┌──

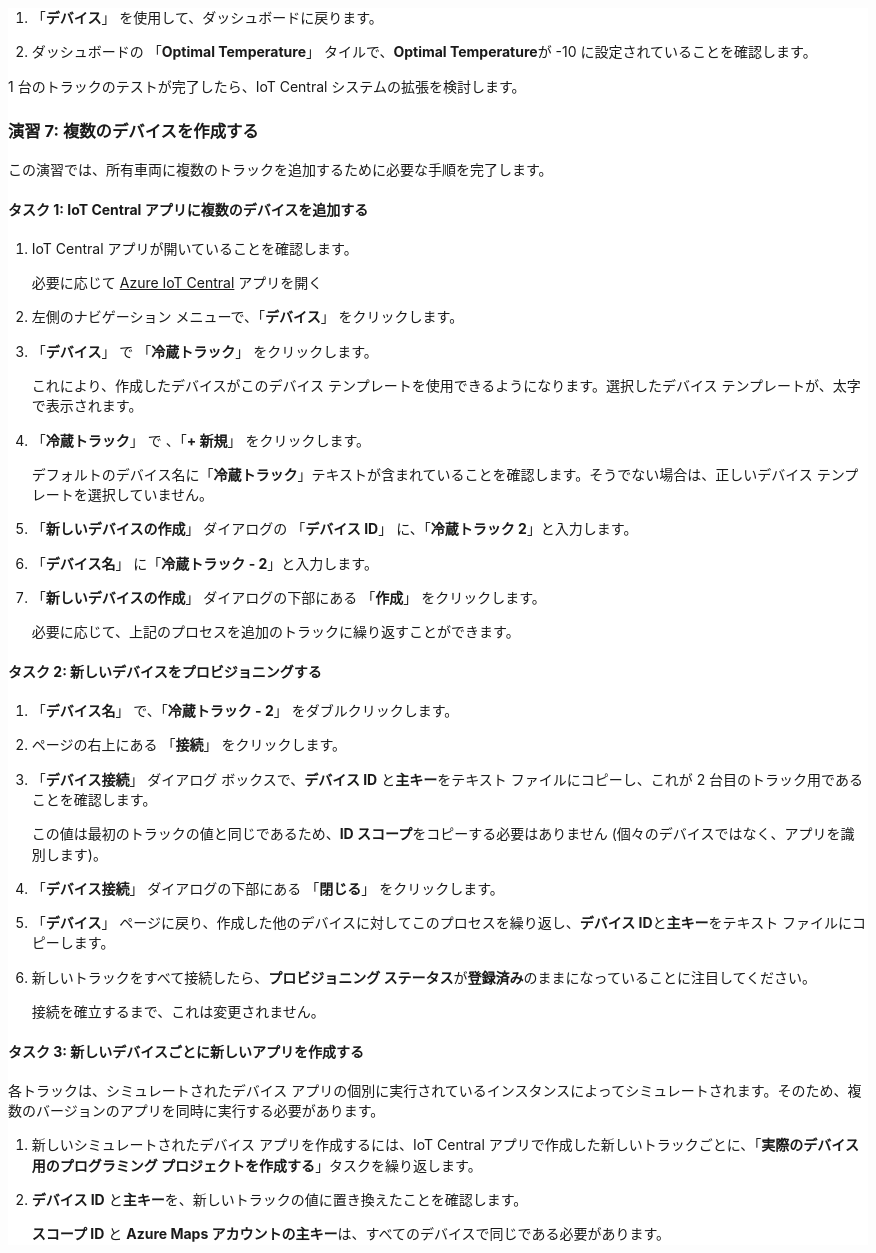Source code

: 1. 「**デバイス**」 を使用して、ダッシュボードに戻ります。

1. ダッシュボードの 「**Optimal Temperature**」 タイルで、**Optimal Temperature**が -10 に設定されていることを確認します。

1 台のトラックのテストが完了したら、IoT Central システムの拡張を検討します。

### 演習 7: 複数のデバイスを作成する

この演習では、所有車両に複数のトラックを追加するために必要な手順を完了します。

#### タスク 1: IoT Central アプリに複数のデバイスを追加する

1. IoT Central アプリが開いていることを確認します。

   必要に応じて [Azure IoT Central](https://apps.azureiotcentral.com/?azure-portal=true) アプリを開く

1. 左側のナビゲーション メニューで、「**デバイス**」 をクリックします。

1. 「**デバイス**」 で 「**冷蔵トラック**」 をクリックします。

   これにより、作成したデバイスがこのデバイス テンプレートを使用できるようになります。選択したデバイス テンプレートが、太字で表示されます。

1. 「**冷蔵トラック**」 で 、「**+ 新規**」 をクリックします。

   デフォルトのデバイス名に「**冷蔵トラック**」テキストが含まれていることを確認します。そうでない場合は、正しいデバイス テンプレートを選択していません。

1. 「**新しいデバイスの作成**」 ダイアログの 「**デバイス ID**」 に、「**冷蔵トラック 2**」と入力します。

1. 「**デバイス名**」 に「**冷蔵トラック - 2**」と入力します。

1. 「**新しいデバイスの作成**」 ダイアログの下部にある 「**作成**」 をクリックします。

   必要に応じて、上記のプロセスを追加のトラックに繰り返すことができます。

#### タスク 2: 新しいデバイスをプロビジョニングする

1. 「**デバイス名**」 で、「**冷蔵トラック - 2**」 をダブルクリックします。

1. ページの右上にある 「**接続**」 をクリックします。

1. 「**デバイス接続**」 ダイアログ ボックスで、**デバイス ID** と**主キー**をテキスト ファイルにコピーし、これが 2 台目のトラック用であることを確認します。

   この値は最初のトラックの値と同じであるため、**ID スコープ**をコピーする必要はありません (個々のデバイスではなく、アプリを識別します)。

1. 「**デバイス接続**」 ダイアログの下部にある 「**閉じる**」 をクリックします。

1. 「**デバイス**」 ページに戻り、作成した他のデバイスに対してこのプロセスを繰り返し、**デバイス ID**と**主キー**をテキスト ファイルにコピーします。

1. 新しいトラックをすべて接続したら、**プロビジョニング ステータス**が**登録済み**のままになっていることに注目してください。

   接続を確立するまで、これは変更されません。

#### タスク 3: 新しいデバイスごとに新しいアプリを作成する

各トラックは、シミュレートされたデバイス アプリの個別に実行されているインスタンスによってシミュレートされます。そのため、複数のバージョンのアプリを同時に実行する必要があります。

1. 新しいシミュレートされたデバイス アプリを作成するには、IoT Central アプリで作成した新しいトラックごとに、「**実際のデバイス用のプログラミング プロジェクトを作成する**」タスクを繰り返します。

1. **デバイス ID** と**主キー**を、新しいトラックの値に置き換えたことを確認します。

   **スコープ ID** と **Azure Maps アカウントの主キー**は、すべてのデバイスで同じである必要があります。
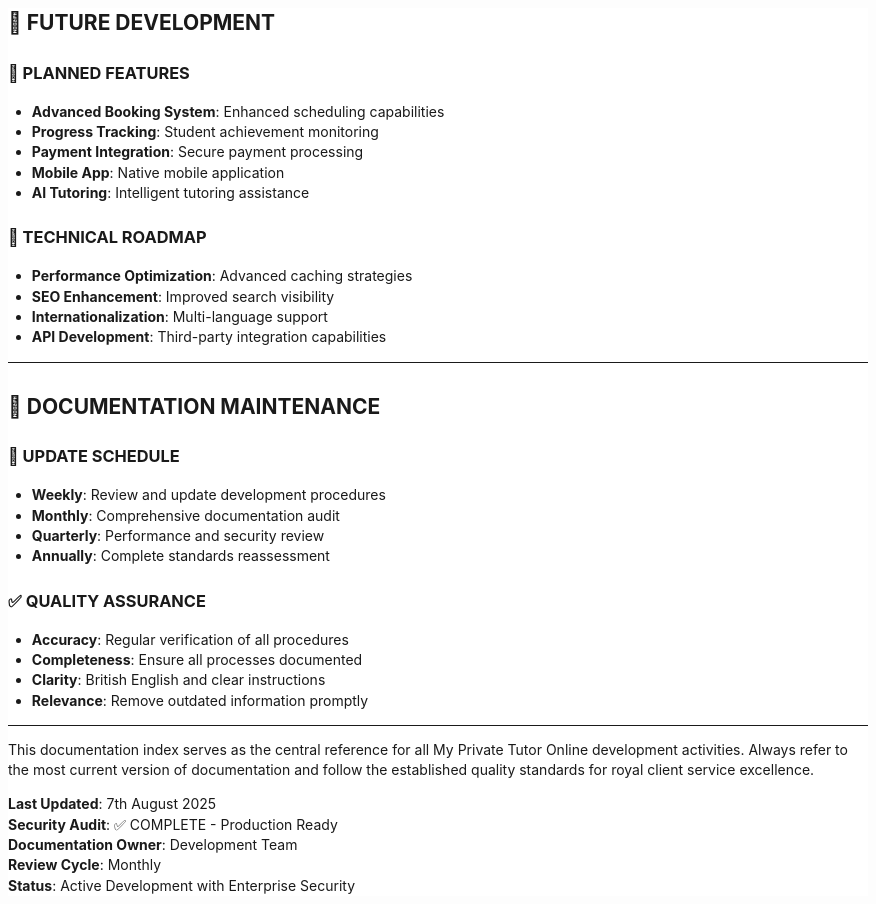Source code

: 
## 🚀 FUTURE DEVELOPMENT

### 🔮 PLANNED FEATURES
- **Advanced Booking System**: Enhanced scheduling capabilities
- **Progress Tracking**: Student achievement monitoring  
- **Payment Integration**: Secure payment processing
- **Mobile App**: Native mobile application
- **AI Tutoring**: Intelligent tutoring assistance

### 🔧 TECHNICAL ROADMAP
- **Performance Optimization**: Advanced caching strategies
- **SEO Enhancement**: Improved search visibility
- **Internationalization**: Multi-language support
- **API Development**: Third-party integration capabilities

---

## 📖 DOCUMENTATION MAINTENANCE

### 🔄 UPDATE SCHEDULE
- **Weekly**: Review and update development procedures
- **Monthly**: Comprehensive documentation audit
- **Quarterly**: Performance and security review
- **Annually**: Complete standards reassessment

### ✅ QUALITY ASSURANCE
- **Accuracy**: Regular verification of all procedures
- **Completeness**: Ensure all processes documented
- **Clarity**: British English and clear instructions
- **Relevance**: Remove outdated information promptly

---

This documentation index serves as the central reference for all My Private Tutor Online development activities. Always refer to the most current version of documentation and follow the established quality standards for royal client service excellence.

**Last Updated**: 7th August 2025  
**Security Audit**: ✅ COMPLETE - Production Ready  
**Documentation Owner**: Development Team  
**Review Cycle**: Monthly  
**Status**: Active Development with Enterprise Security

└──
┌──

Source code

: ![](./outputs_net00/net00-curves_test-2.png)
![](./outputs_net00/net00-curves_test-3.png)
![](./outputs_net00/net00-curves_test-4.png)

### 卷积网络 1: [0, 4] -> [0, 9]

└──

TASK TO COMPLETE - Give the part of the records that opens with the line containing "1. 「**デバイス接続**」 ダイアログの下部にある" and closes with the line containing "with Enterprise Security" as a Markdown table with the columns Row and Line, numbering each line and leaving out blank lines and pictures.

RESPONSE TO THIS TASK -
| Row | Line |
|---|---|
| 1 | 1. 「**デバイス接続**」 ダイアログの下部にある 「**閉じる**」 をクリックします。 |
| 2 | 1. 「**デバイス**」 ページに戻り、作成した他のデバイスに対してこのプロセスを繰り返し、**デバイス ID**と**主キー**をテキスト ファイルにコピーします。 |
| 3 | 1. 新しいトラックをすべて接続したら、**プロビジョニング ステータス**が**登録済み**のままになっていることに注目してください。 |
| 4 |    接続を確立するまで、これは変更されません。 |
| 5 | #### タスク 3: 新しいデバイスごとに新しいアプリを作成する |
| 6 | 各トラックは、シミュレートされたデバイス アプリの個別に実行されているインスタンスによってシミュレートされます。そのため、複数のバージョンのアプリを同時に実行する必要があります。 |
| 7 | 1. 新しいシミュレートされたデバイス アプリを作成するには、IoT Central アプリで作成した新しいトラックごとに、「**実際のデバイス用のプログラミング プロジェクトを作成する**」タスクを繰り返します。 |
| 8 | 1. **デバイス ID** と**主キー**を、新しいトラックの値に置き換えたことを確認します。 |
| 9 |    **スコープ ID** と **Azure Maps アカウントの主キー**は、すべてのデバイスで同じである必要があります。 |
| 10 | Source code |
| 11 | :  |
| 12 | ## 🚀 FUTURE DEVELOPMENT |
| 13 | ### 🔮 PLANNED FEATURES |
| 14 | - **Advanced Booking System**: Enhanced scheduling capabilities |
| 15 | - **Progress Tracking**: Student achievement monitoring   |
| 16 | - **Payment Integration**: Secure payment processing |
| 17 | - **Mobile App**: Native mobile application |
| 18 | - **AI Tutoring**: Intelligent tutoring assistance |
| 19 | ### 🔧 TECHNICAL ROADMAP |
| 20 | - **Performance Optimization**: Advanced caching strategies |
| 21 | - **SEO Enhancement**: Improved search visibility |
| 22 | - **Internationalization**: Multi-language support |
| 23 | - **API Development**: Third-party integration capabilities |
| 24 | --- |
| 25 | ## 📖 DOCUMENTATION MAINTENANCE |
| 26 | ### 🔄 UPDATE SCHEDULE |
| 27 | - **Weekly**: Review and update development procedures |
| 28 | - **Monthly**: Comprehensive documentation audit |
| 29 | - **Quarterly**: Performance and security review |
| 30 | - **Annually**: Complete standards reassessment |
| 31 | ### ✅ QUALITY ASSURANCE |
| 32 | - **Accuracy**: Regular verification of all procedures |
| 33 | - **Completeness**: Ensure all processes documented |
| 34 | - **Clarity**: British English and clear instructions |
| 35 | - **Relevance**: Remove outdated information promptly |
| 36 | --- |
| 37 | This documentation index serves as the central reference for all My Private Tutor Online development activities. Always refer to the most current version of documentation and follow the established quality standards for royal client service excellence. |
| 38 | **Last Updated**: 7th August 2025   |
| 39 | **Security Audit**: ✅ COMPLETE - Production Ready   |
| 40 | **Documentation Owner**: Development Team   |
| 41 | **Review Cycle**: Monthly   |
| 42 | **Status**: Active Development with Enterprise Security |